Here is the same query as above, but with probability set to 80%

In [68]:
search_trip(src="Kloten, Freienberg", dest="Thalwil, In Reben", day_of_week="Tuesday", 
            user_time="20:20", probability=80.0)

1 paths found
Path nr. 1
Take Bus from Kloten, Freienberg, to Zürich Flughafen, OPC
Walk from Zürich Flughafen, OPC, to Zürich Flughafen
Take Train from Zürich Flughafen, to Thalwil
Walk from Thalwil, to Thalwil, Zentrum
Take Bus from Thalwil, Zentrum, to Thalwil, Trotte
Walk from Thalwil, Trotte, to Thalwil, In Reben



# Limitations

Although we have now a working planner that integrates the probabilistic aspect of trips, our implementation has a number of limitations. Limitations that are worth taking into account are the following:
- The week day, saturday and sunday schedules were each defined from a sample of 1 day. As a result, if certain trips have failed on those days that were sampled, these would not be included (we verified that the number of such trips was insignificant). The decision to sample 1 day stemmed from the fact that a specific trip on a given day of the week could potentially boast a different trip id the following week. This created numerous issues when we attempted to recover the schedule from a larger sample of days.
- Following from the point about the trip ids being sometimes inconsistent, another limitation in our implementation is the fact that we define the probabilities for a given journey based on the historical punctuality of the trip ids that compose it. As a result, when calculating the journey, the historical data collected for a trip would potentially be a subset of the total data available for that given trip as, historically, it possibly relates to multiple trip ids.
- The fact that we modelled the public transport network as a graph for each different day type (saturday, sunday, week day) also carries certain flaws.
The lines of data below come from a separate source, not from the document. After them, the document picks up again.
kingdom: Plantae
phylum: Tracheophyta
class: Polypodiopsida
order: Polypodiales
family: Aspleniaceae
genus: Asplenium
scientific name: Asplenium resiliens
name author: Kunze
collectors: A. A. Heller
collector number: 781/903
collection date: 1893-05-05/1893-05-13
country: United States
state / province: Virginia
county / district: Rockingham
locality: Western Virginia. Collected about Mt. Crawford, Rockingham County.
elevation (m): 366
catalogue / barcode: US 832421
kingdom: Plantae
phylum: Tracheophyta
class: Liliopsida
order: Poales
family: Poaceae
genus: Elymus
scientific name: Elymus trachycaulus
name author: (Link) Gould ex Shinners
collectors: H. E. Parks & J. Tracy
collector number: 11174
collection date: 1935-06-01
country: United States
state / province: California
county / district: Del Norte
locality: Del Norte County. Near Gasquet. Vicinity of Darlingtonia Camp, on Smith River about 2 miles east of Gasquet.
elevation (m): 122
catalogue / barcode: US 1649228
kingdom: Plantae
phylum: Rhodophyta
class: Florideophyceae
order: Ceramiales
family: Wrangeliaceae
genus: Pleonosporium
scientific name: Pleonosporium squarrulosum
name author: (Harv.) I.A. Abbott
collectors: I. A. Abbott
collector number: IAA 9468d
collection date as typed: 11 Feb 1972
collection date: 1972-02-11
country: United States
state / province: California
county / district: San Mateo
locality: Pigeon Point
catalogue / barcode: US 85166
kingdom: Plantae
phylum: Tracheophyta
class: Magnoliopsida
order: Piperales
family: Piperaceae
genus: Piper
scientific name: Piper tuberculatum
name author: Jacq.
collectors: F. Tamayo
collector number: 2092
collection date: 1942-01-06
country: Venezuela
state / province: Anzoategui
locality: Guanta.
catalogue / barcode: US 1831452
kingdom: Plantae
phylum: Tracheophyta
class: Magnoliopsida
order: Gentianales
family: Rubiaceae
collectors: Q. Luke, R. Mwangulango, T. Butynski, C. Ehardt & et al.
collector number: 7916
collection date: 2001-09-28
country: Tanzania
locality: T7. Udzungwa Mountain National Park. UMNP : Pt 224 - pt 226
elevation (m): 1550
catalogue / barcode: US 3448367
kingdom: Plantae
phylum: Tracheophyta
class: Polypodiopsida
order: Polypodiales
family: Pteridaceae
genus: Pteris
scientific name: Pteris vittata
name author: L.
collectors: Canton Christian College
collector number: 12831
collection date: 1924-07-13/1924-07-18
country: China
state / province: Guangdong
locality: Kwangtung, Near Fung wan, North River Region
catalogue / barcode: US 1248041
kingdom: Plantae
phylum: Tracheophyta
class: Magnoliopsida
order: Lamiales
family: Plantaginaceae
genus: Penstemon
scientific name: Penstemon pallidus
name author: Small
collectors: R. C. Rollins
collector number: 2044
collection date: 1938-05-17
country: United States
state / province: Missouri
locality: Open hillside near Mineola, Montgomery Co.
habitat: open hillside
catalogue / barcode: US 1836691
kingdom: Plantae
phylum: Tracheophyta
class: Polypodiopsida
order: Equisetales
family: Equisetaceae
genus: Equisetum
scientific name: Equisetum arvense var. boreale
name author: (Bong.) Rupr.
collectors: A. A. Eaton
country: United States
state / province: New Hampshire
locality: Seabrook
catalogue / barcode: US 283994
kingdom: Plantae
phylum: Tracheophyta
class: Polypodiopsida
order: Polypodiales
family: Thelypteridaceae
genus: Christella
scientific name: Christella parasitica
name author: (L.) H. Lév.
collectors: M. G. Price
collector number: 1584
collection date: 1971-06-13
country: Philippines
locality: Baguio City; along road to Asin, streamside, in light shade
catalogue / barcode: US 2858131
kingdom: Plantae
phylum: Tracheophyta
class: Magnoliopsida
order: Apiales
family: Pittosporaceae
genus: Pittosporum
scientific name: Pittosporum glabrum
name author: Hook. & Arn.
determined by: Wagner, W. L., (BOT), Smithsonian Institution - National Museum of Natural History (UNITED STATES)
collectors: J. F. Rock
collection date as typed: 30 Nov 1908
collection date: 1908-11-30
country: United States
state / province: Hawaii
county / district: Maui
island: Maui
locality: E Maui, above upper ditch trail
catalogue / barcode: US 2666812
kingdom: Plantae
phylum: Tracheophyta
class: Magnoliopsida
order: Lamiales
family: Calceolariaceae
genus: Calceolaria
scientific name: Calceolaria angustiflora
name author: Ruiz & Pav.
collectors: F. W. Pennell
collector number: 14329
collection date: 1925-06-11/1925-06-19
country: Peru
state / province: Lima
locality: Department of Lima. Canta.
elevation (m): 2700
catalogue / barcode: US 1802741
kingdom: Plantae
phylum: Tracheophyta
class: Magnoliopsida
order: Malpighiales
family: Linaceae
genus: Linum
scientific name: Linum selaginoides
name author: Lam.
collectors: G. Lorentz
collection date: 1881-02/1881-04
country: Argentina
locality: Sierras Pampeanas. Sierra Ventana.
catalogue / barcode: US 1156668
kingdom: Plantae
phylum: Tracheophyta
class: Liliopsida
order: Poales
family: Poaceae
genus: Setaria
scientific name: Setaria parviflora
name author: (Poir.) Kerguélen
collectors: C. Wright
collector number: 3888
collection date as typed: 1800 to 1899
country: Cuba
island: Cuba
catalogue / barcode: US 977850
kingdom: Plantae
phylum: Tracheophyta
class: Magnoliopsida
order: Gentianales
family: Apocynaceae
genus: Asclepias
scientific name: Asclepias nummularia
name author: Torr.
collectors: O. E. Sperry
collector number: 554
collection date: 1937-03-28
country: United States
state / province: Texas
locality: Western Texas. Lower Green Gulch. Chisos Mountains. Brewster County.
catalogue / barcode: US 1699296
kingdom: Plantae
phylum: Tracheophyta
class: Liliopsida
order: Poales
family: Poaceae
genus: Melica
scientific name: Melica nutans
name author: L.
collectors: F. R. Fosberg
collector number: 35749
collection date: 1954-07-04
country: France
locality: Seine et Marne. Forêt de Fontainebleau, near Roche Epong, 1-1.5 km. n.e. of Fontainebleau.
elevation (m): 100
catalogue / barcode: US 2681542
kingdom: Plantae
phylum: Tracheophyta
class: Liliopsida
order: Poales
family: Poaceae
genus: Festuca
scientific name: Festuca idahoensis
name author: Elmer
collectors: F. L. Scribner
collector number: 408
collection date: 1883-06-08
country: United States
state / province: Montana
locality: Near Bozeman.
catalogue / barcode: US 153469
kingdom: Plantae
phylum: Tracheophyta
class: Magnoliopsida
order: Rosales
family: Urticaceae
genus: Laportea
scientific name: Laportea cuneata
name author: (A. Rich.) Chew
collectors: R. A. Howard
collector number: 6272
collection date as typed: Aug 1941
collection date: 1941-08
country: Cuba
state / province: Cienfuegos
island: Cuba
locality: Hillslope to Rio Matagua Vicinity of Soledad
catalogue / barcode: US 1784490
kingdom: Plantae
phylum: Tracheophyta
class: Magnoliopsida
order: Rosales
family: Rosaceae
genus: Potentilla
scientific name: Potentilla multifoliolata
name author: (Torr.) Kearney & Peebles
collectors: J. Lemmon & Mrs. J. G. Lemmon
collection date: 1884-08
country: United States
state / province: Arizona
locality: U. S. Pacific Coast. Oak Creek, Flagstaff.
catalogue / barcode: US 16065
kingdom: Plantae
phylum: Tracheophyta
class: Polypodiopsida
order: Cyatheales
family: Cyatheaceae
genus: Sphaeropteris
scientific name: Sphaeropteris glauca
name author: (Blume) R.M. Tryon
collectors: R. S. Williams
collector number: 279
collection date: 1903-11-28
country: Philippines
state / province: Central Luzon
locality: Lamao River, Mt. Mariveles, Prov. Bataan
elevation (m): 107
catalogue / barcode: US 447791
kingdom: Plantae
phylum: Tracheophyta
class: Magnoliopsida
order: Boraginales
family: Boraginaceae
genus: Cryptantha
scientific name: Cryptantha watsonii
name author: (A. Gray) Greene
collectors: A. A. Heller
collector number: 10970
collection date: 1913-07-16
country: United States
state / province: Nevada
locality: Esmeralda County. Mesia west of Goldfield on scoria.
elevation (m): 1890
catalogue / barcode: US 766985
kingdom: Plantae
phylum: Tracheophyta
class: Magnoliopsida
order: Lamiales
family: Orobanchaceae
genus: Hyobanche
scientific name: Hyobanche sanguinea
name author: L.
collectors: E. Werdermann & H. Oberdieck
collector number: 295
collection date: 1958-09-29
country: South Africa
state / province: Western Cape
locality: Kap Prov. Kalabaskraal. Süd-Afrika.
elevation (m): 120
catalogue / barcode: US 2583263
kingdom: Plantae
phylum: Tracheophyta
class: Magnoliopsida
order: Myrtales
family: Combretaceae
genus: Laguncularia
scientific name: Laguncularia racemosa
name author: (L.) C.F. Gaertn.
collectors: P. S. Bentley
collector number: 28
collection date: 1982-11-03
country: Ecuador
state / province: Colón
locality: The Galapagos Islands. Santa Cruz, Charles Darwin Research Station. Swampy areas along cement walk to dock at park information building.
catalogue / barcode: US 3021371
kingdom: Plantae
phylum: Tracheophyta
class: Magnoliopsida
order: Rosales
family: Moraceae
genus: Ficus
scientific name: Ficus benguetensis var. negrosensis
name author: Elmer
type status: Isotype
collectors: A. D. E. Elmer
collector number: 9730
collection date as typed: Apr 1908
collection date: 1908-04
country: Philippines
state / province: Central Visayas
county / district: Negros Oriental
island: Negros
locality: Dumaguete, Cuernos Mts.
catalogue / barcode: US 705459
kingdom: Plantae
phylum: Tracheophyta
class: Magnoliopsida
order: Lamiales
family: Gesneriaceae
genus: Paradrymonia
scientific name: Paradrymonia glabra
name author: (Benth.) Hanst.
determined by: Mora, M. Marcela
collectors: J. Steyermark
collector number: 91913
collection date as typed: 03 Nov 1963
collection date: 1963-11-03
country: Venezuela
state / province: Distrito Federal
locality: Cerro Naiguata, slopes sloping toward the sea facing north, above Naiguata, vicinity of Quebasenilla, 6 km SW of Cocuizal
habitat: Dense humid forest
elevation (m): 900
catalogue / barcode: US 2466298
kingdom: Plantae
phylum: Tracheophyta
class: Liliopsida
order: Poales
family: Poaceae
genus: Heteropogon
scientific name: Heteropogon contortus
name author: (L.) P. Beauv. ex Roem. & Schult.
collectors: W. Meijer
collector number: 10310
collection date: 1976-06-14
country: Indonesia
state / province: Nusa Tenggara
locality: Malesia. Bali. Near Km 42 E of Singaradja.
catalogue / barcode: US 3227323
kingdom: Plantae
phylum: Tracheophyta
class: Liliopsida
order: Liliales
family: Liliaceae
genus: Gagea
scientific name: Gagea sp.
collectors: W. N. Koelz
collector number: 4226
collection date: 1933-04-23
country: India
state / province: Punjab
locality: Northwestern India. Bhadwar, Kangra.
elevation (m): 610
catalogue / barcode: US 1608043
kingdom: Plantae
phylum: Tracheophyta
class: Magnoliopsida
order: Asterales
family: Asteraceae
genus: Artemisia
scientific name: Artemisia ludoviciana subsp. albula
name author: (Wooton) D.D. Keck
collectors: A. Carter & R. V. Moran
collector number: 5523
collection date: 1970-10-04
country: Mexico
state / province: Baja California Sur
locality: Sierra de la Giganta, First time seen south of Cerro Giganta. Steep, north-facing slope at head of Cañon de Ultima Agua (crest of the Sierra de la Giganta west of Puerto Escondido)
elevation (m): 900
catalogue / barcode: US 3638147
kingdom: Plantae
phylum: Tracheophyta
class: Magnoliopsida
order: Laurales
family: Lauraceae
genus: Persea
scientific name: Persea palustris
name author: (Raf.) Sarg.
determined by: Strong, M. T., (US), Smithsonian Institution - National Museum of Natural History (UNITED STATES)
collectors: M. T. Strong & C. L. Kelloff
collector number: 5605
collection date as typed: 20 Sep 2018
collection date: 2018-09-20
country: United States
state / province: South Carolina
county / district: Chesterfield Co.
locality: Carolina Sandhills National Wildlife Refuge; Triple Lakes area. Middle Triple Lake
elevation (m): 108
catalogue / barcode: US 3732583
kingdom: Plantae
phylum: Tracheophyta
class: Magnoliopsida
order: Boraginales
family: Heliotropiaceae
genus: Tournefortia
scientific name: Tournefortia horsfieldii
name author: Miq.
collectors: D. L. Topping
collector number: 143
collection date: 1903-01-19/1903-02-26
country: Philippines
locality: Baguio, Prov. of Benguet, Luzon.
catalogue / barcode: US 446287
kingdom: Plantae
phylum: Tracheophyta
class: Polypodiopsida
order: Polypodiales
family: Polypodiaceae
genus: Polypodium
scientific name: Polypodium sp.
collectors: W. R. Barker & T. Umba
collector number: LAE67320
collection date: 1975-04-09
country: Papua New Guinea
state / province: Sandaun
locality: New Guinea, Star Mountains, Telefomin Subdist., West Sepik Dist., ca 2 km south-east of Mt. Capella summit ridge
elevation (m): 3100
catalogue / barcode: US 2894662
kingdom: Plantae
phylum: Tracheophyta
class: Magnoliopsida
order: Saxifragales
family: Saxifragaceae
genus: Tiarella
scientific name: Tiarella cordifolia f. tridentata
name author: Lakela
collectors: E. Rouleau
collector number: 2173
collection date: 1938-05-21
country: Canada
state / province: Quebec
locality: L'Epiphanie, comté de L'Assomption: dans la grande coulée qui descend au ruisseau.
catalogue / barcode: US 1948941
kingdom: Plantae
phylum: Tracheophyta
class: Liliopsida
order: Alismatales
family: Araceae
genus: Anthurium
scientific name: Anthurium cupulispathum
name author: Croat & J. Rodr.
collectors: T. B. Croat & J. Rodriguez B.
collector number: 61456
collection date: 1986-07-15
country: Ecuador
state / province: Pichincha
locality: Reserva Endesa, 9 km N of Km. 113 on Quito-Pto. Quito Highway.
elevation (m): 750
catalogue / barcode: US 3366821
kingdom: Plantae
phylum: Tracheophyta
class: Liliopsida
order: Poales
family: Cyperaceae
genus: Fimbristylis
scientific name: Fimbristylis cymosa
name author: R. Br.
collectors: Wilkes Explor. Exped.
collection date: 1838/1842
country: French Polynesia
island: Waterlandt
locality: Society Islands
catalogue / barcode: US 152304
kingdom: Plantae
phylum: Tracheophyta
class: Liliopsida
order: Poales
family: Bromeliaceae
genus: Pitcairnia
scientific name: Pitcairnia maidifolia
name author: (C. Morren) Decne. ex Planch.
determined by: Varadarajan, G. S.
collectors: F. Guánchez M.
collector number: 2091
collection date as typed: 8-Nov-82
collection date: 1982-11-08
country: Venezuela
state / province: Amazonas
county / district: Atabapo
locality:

The graph illustrates stops as vertices and two vertices are connected by an edge if a transport directly connects them. A problematic scenario is where two stops are connected directly, but there is only one transport that connects them and it operates once a day (such a night buses/trams). When determining the shortest path in the graph, our algorithm is not conscious of the time of day. Hence, if such a path is selected during the day, the algorithm would be unable to find the relevant trips as these do not exist other than at night. Therefore, we decided filter out night buses and trams from our data when determining the schedule and as a result these are not included in our planner.

- Moreover another limitation of our algorithm is forcing the user to take a bus/tram/train (if it exhists) between two stations even if the distance between the 2 stations is lower then 0.4km. A better way to tackle the problem would have been to allow walking possibilities between any 2 station (knowing their distance is less than 0.4km) but we have chosen to implement a greedy algorithm that does not allow this possibility as we were worried about the complexity of the algorithm becoming too high. We could have also used heuristics to favor some trip_id's that are known to be fast and reliable (a bit like google map does it with A*). However, it would have taken a lot of (too much) data exploration to know which heuristic to implement so we chose not to.